Já o petroleiro Arthur Bob Ragusa, também da FUP, aponta que o sindicato representou uma verdadeira revolução na sua vida. “Na minha bolha, no meu convívio familiar, a política era tratada como uma coisa suja, uma coisa ruim, e os sindicatos também. Eu me recordo de escrever um texto no qual eu colocava a ideia de que, se necessária, deveria ser utilizada uma força mais autoritária pra colocar o país nos trilhos. E divulguei isso no meu blog. Essa minha visão de mundo começou a mudar primeiro quando entrei na Petrobrás, mas principalmente, e radicalmente, quando entrei no sindicato. O trabalho ganhou outro significado. O sindicato me transformou, completamente. Eu fui aprendendo muito, muito. Até hoje, o sindicato me educa. O principal papel do sindicato, pra mim, é elevar o nível de consciência”, relata Ragusa.

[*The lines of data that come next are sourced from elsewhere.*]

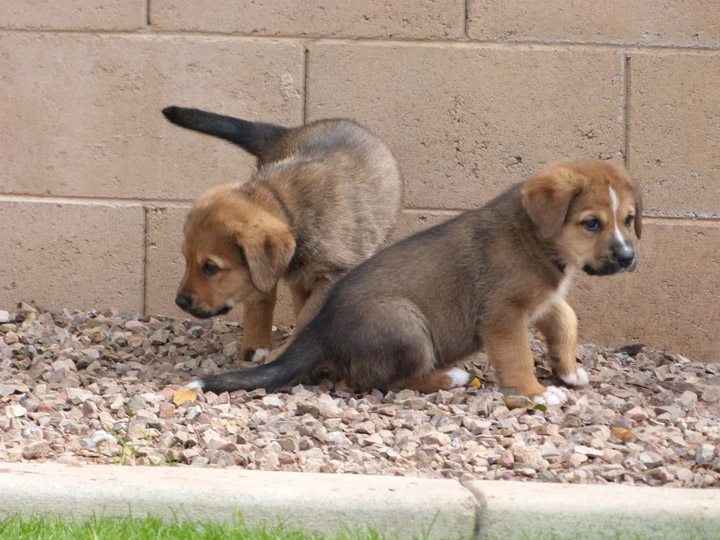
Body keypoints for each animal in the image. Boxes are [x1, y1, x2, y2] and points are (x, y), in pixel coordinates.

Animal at [163, 106, 400, 362]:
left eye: (210, 267)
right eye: (186, 260)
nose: (180, 301)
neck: (284, 205)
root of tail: (285, 132)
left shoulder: (333, 277)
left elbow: (307, 317)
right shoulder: (265, 274)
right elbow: (261, 300)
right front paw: (258, 345)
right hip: (296, 277)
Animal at [190, 158, 640, 402]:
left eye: (628, 219)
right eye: (591, 223)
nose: (628, 257)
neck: (535, 236)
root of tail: (321, 329)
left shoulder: (542, 300)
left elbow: (566, 320)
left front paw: (569, 369)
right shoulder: (503, 314)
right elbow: (517, 357)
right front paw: (535, 393)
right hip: (404, 321)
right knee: (385, 379)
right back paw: (451, 376)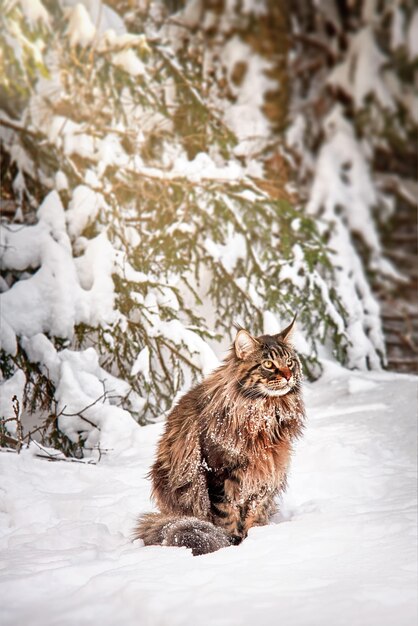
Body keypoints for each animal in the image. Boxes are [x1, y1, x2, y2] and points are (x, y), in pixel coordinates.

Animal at [136, 320, 306, 552]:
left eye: (290, 362)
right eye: (268, 364)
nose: (289, 376)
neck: (264, 413)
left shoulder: (265, 474)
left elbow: (255, 515)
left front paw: (257, 538)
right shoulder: (218, 473)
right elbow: (227, 518)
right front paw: (231, 545)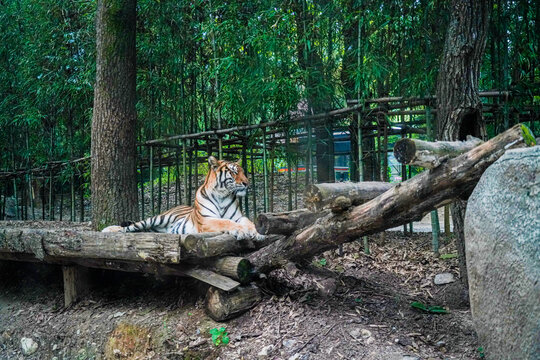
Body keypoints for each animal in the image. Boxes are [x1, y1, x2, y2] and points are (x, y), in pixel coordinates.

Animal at [102, 156, 264, 240]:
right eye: (233, 172)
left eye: (243, 171)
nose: (247, 183)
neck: (222, 195)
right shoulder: (206, 220)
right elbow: (224, 222)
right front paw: (241, 231)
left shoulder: (239, 217)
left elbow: (249, 222)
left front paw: (256, 232)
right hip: (157, 218)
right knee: (131, 227)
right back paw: (109, 230)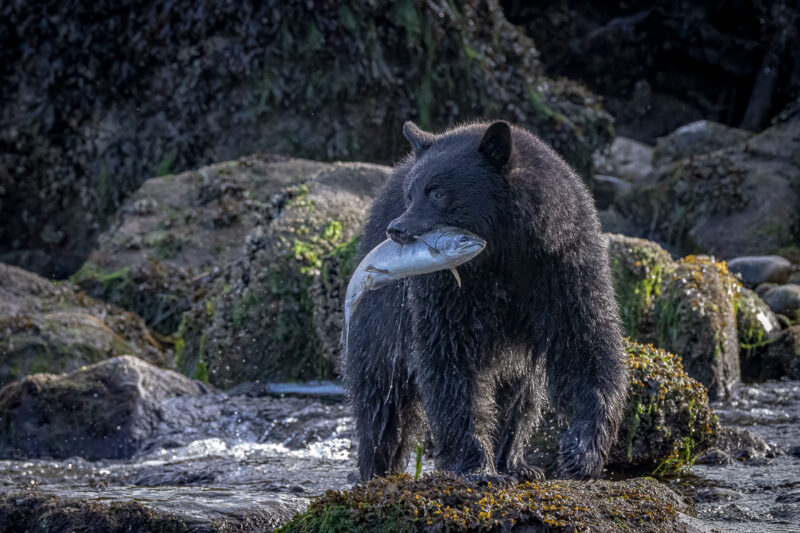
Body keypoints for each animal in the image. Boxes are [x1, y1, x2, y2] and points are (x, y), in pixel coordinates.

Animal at [340, 119, 628, 478]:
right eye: (410, 194)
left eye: (437, 192)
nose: (396, 229)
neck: (502, 252)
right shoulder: (447, 286)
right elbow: (449, 354)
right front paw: (477, 467)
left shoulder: (563, 265)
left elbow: (585, 342)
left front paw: (581, 451)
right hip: (381, 319)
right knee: (381, 399)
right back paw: (377, 468)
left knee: (521, 395)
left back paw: (516, 464)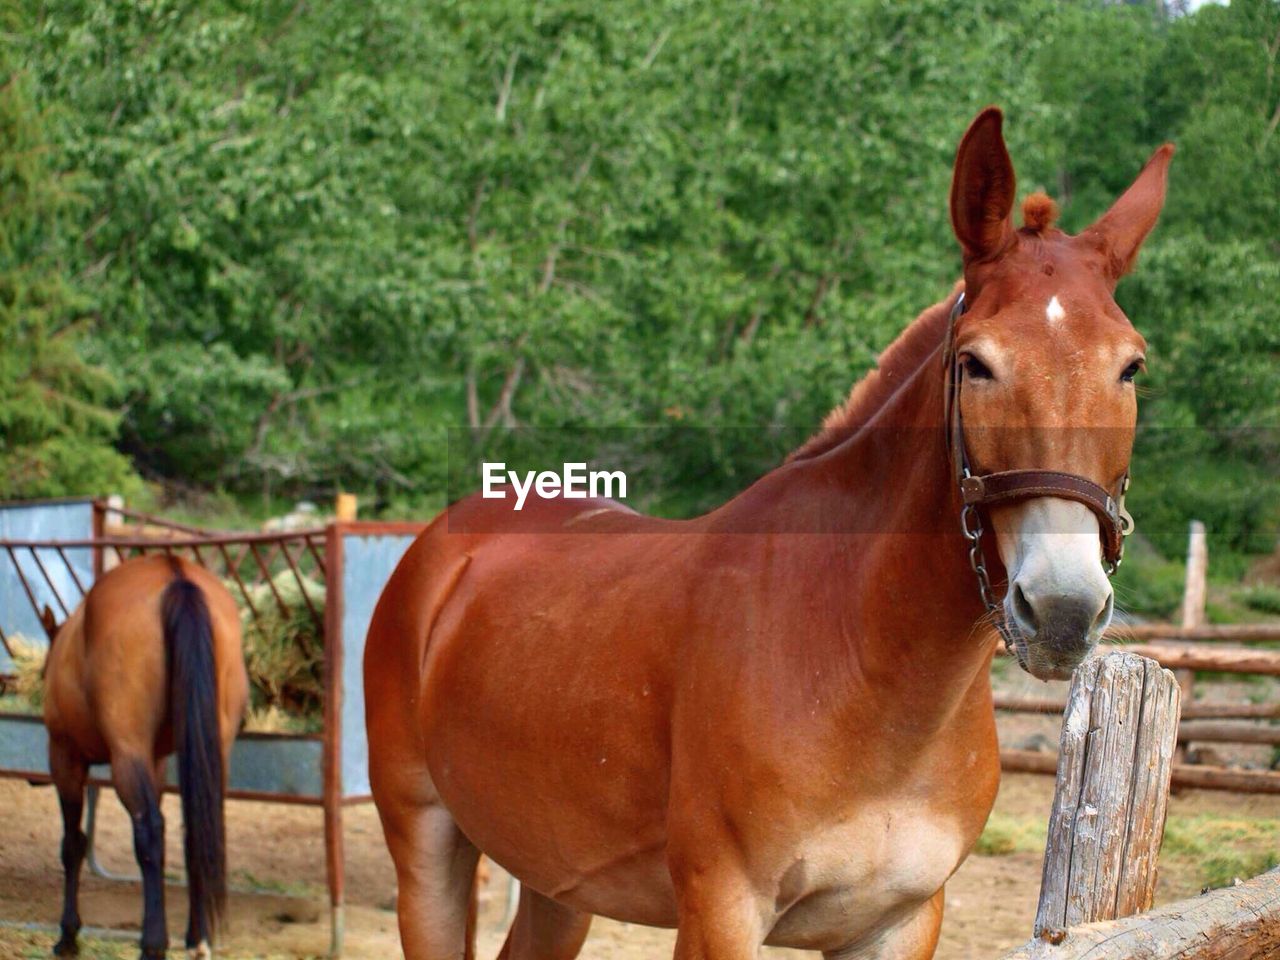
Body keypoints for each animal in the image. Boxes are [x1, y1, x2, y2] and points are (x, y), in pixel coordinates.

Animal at [366, 108, 1172, 957]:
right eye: (976, 363)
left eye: (1131, 367)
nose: (1062, 610)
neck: (862, 659)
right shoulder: (722, 909)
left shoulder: (902, 919)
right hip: (427, 845)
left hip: (558, 879)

Opinião semelhante é compartilhada pelo atual coordenador do Sindipetro Unificado, Juliano Deptula. “Meus avós na Polônia foram prisioneiros de guerra. Minha avó paterna é retirante, veio do Nordeste com uma ruma de filhos, como costumam dizer. E, por isso, desde pequeno a gente aprendeu que deve estar junto e lutando. Eu acompanhei de perto alguns colegas da família que foram perseguidos na ditadura militar. E por ser criado no ABC, sempre soube da importância do Sindicato dos Metalúrgicos. Meu avô foi petroleiro e meu pai também. Por isso, desde pequeno eu aprendi que só conquistamos as coisas com luta. E o sindicato foi a oportunidade de colocar em prática o que eu aprendi desde pequeno. Eu passei a viver o que eu aprendi. A importância do sindicato é garantir a união dos trabalhadores”, finaliza Deptula.